INSTRUCTIONS TO FOLLOW: The answer is a single figure: how many lines below contain the word "host".

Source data

┌──

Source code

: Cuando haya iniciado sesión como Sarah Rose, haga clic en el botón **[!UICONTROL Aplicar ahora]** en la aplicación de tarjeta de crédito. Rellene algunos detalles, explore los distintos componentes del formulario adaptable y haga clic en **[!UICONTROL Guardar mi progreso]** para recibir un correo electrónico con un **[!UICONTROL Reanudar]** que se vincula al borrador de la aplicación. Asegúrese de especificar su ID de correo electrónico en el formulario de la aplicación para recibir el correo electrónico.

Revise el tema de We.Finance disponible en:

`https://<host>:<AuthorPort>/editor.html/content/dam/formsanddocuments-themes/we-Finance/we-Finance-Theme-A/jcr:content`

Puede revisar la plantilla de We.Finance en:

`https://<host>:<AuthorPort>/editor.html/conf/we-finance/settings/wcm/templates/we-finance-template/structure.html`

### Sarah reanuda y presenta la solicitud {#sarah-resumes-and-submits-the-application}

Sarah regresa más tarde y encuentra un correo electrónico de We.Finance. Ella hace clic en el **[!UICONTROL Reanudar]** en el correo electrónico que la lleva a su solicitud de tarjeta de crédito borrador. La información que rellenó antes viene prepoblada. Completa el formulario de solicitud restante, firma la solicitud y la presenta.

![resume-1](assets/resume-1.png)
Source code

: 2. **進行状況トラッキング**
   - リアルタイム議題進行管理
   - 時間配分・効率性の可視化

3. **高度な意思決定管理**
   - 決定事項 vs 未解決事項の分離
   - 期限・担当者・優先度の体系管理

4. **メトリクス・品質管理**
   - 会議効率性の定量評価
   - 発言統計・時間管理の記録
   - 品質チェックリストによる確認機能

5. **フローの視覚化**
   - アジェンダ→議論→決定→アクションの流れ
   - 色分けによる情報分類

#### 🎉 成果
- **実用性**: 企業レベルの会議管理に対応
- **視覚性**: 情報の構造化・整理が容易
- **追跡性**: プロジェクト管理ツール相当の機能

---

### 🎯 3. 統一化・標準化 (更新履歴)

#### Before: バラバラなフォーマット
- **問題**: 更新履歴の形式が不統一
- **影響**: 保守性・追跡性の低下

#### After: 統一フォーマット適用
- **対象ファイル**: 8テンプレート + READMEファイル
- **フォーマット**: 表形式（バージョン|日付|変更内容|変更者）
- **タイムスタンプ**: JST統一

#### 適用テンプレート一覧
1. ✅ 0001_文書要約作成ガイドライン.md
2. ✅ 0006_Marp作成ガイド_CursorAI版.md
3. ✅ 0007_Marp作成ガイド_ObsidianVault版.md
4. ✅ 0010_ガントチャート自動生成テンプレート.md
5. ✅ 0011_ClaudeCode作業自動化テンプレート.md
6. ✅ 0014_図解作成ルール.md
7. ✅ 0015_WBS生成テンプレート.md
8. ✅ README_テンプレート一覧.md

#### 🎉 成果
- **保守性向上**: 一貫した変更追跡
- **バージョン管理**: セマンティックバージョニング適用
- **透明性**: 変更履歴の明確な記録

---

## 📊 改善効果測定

└──

RESPONSE TO THE TASK: 2